Rather than dismiss them, she built the simplest model that could produce them: she imagined a small core at the very centre, with waves moving faster inside it, and worked out by hand where its refracted rays would surface. They landed exactly in the shadow. She published the idea in a paper with the shortest title in the history of science — a single character, "P′" — and within a few years the inner core was part of every model of the Earth.
Why it mattered
Lehmann found the last great layer of the planet's gross structure — and showed off a method. You cannot dig to the centre of the Earth; the deepest borehole barely scratches the crust. But earthquake waves go everywhere and report back in their timing. Her inner core proved how much of the unreachable interior can be reconstructed from those reports — and the inner core turned out to be central to a deeper story, since its slow freezing helps drive the churning outer core that generates Earth's protective magnetic field.

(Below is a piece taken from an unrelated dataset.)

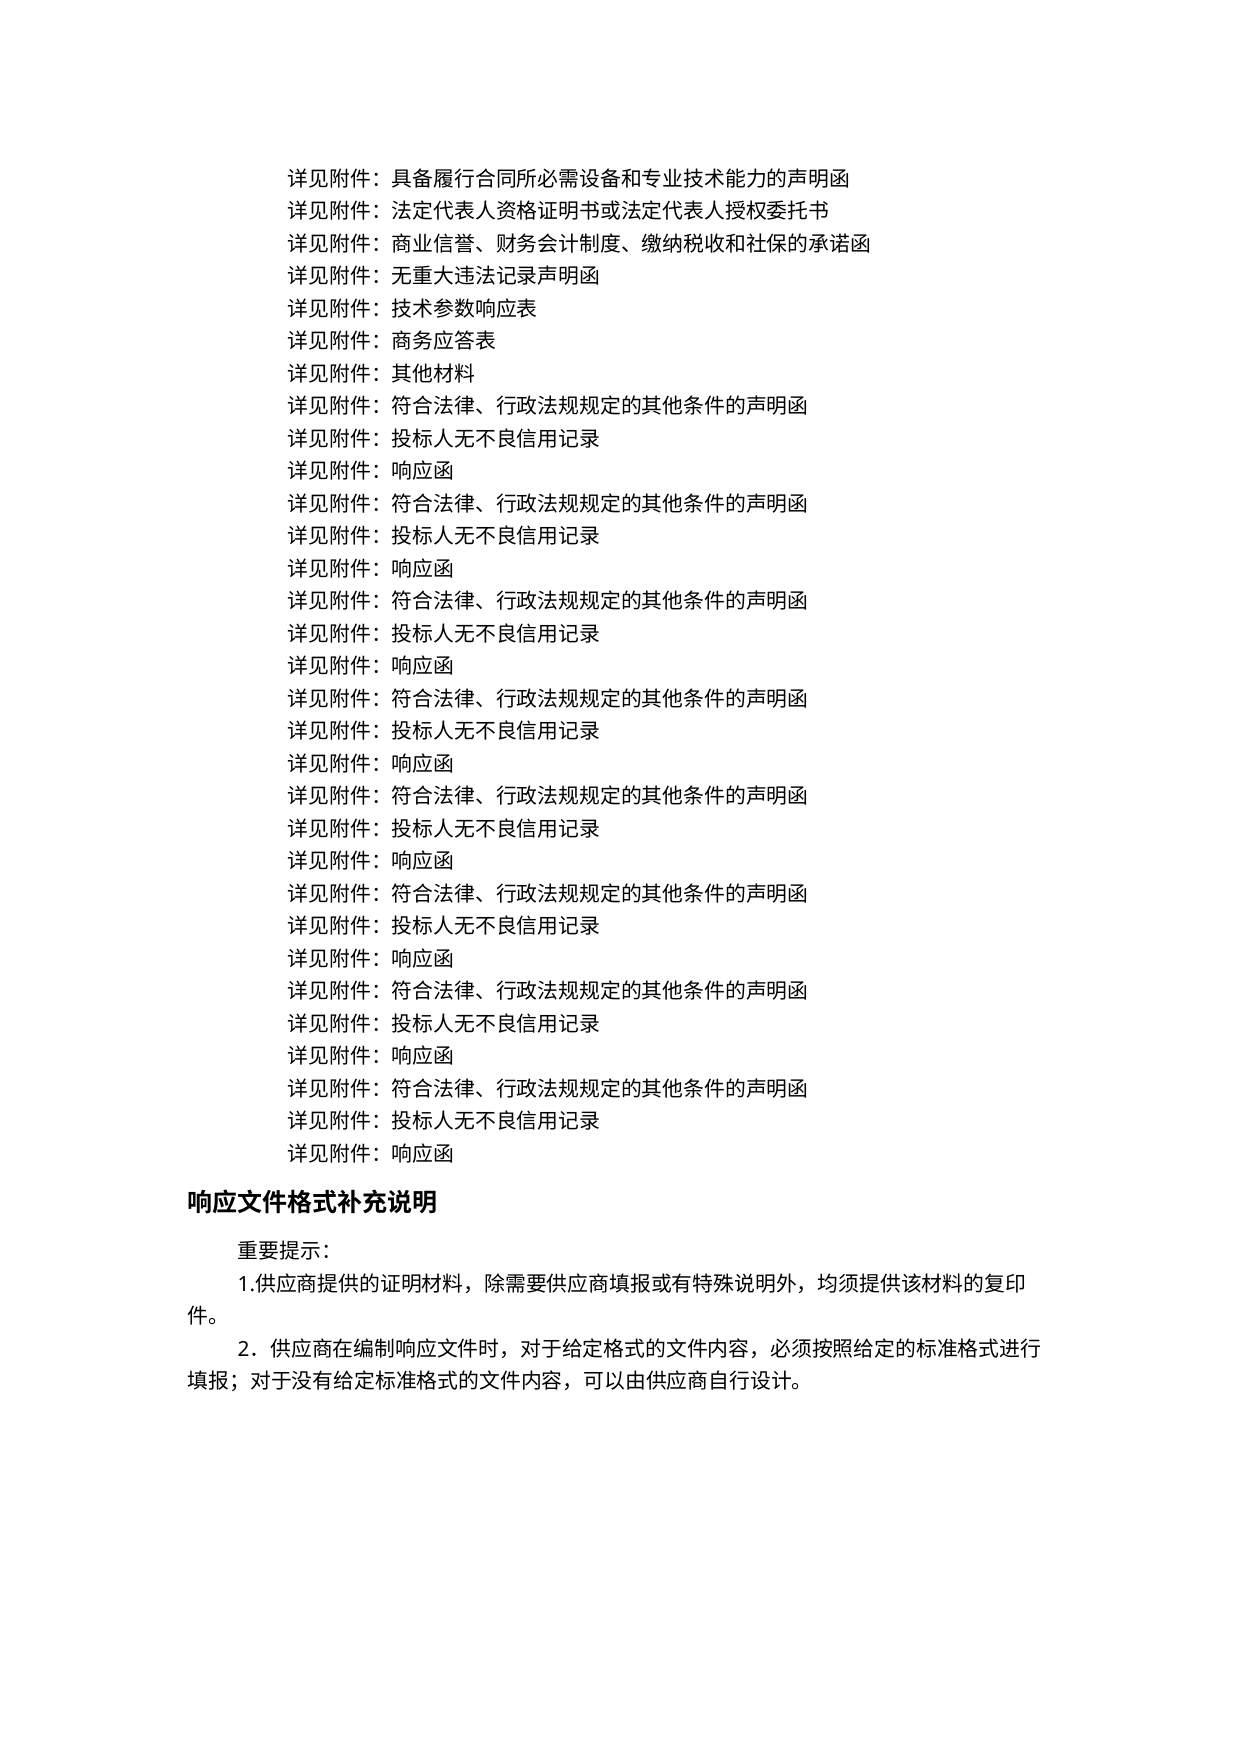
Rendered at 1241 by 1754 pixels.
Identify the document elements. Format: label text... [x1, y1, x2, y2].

Like ringing a glass to feel for a flaw
Tap a wine glass and listen: the ring tells you about the glass without your ever seeing inside it. Now imagine a marble were frozen at its centre — the timing of the ring would change, and a careful listener could deduce the marble is there. Lehmann was that listener for the whole Earth. She "heard" an inner core in the timing of waves that arrived where silence was expected, and reasoned her way back to the hidden ball that had sent them.
Where it sits
Lehmann's inner core completed a relay of discovery that read the deep Earth from its tremors: Richard Oldham first found the core in 1906, Beno Gutenberg measured how deep it lay, Harold Jeffreys showed its outer part was liquid — and Lehmann found the solid heart within. It sits beside the other ways this Library's scientists learned to read the planet, from Hutton and Lyell in the rocks to Wegener and Hess in the moving sea floor. The inner core she found is now known to spin a little out of step with the rest of the world — a hidden clock at the centre of the Earth.
We take it that, as before, the earth consists of a core and a mantle, but that inside the core there is an inner core in which the velocity is larger than the outer one.